Dominique Strauss-Kahn and the PR machine - Monocolumn | Monocle

Monocolumn

A daily bulletin of news & opinion

30 November 2011

We had the previously teen-pop, Mmm-Bopping Tulsa nice guys Hanson playing a Midori House session for us yesterday and so of course the trio of handsome, harmonising brothers from Oklahoma immediately reminded me of Dominique Strauss-Kahn (DSK).

I know that there’s more than a cigarette paper of difference between the fresh-faced musicians and the former head of the IMF and expected front-runner in the French presidential election, whose fall from grace centred around lurid allegations of sex with, amongst others a hotel chambermaid from Guinea, but there’s not a chasm between them when it comes to one thing: reputation management.

Having been famous or notorious for one thing, good or bad, but always a marker, how do you change your tune, change how you’re perceived, branch out into new territory and act the anti-leopard and change your spots?

If you’re a boy band who grew up singing catchy songs together, the best thing to do to surprise people is to turn out as still good, still charming, still easy on the eye and the ear rather than becoming Macauley Culkin say, or Lindsay Lohan, or Britney.

Although DSK might metaphorically almost have been said to have been upskirted by a paparazzo as he exited a limo, knickerless, his reputation is cleansed daily as the French media reports with greater enthusiasm and urgency on the conspiracy surrounding his alleged victim’s unreliability, a missing BlackBerry, the speed of messages of the arrest relayed to Strauss-Kahn’s great rival, the incumbent French President Nicolas Sarkozy and mysterious men seen doing a victory dance in the New York Sofitel in which the embattled former IMF chief was staying.

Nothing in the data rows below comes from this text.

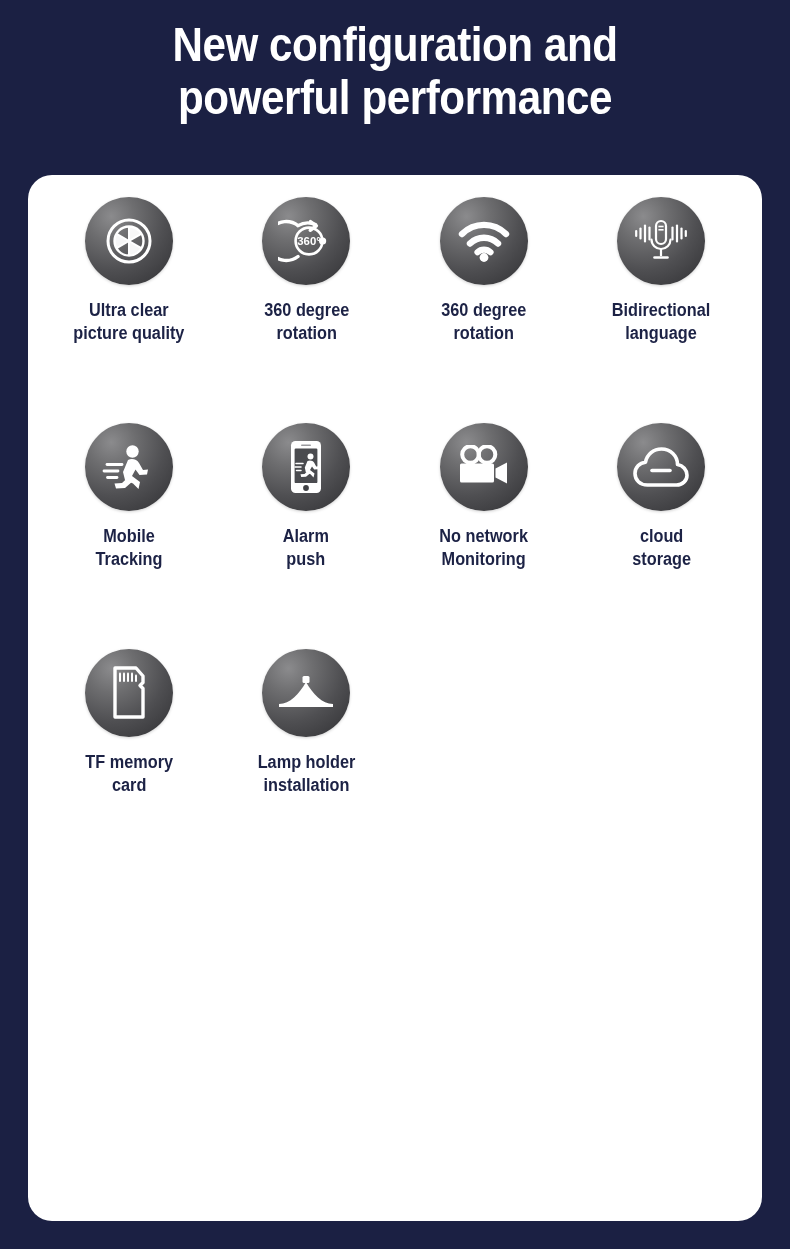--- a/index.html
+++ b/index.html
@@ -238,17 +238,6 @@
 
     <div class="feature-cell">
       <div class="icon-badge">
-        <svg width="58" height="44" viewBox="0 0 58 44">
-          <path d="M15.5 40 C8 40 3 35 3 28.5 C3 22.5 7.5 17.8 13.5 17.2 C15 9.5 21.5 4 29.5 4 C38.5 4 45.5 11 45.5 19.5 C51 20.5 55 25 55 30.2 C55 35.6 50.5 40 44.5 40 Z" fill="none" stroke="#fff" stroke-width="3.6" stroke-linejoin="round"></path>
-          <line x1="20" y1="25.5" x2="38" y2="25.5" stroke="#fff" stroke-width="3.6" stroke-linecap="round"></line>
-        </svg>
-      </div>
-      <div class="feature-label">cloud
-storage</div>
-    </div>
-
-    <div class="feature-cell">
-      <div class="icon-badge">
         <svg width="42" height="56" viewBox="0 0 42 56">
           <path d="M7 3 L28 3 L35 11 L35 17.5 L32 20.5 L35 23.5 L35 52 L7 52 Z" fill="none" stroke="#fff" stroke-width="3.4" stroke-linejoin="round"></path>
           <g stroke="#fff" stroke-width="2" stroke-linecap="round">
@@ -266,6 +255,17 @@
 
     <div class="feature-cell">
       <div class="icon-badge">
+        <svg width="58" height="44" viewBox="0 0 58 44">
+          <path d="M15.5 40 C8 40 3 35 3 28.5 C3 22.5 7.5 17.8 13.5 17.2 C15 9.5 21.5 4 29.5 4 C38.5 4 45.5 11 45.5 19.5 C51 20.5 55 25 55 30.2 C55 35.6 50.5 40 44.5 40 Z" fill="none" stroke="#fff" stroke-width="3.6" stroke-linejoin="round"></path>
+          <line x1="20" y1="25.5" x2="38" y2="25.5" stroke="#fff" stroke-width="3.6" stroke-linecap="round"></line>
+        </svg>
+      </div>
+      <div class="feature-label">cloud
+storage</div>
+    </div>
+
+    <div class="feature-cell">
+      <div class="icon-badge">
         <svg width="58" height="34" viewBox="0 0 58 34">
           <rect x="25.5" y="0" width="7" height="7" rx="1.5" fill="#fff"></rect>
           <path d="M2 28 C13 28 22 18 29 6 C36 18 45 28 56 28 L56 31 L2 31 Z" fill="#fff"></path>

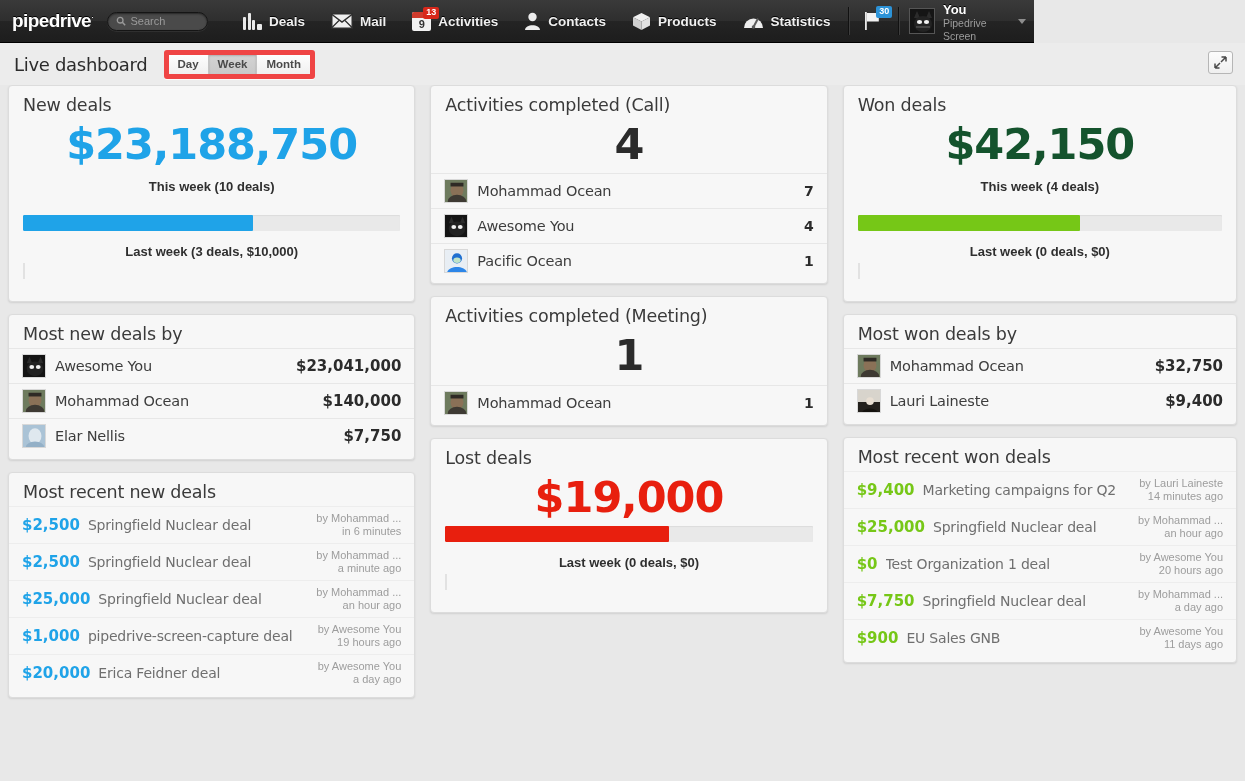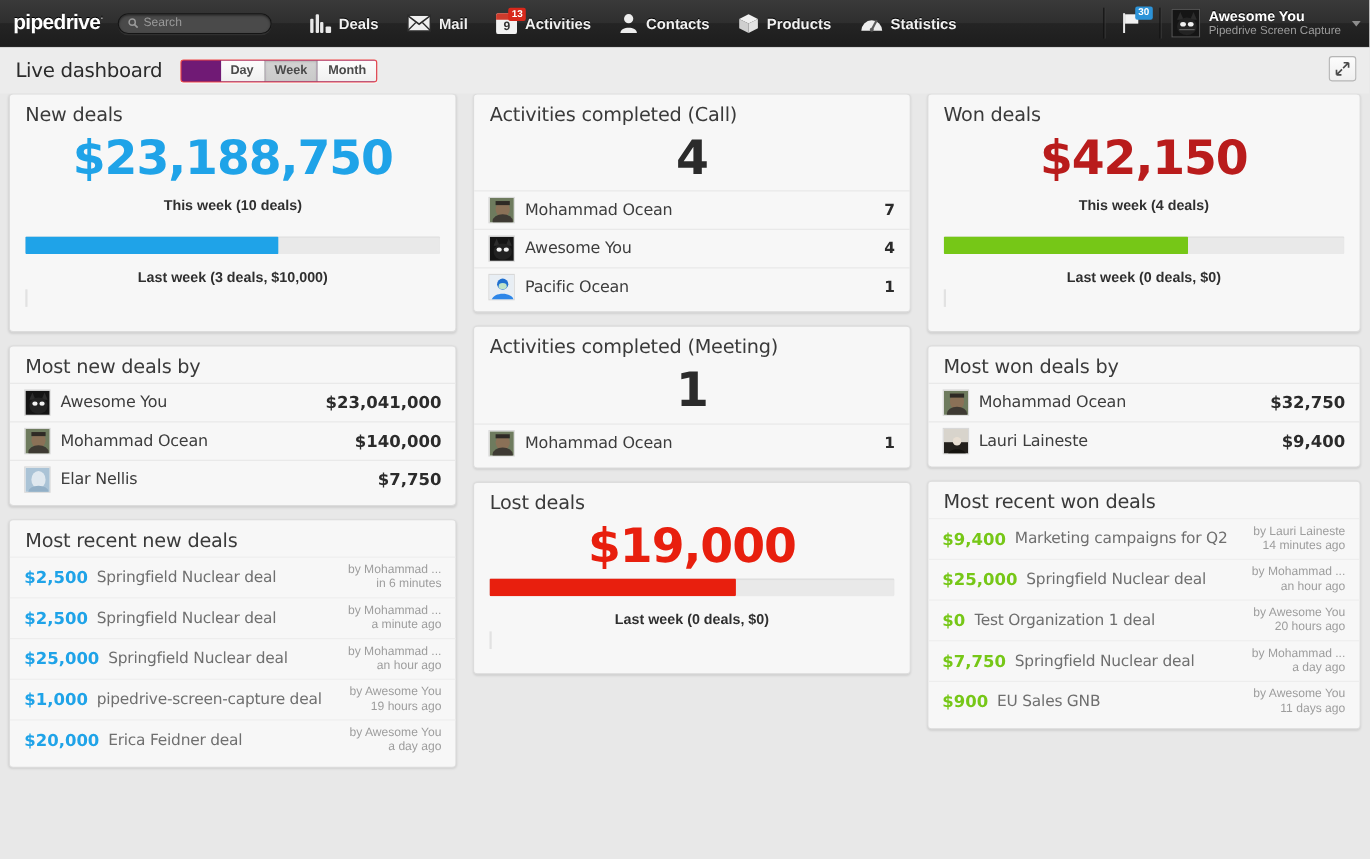--- a/index.html
+++ b/index.html
@@ -12,7 +12,7 @@
 
   
   .topnav {
-    height: 43px; width: 1245px;
+    height: 43px; width: 1034px;
     background: linear-gradient(to bottom, #3a3a3a 0%, #2e2e2e 50%, #242424 51%, #1d1d1d 100%);
     border-bottom: 1px solid #000;
     display: flex; align-items: center;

On French Google, the first word that comes up when you type in DSK is not rape, but conspiracy. And if search engines are windows on the fickle finger of fate and the interest it engenders, if not quite the soul, then that tells you a lot about the changing reputation of this French economist – he changes from an Icarus to a Phoenix.

Of course, reputation management is a subtle business, rewarded handsomely – but the act of doing the unexpected does wonders – Scorsese’s new children’s film, Kate Bush making two records in a year, the late, great British film-maker Ken Russell going to heaven – possibly – and publicity-seeking, puppet-hugging celebrities appearing on Sesame Street to act out the word of the day. Beyoncé pretended she was “frustrated”. Imagine. Imagine. And that was on kid’s TV.

Strauss-Kahn should keep on getting photographed going out for dinner with his wife and let the headlines evolve around him. Failing that he could get together with his Socialist buddies for a cover of Mmm-Bop or explain the phrase “entrapment” to Elmo.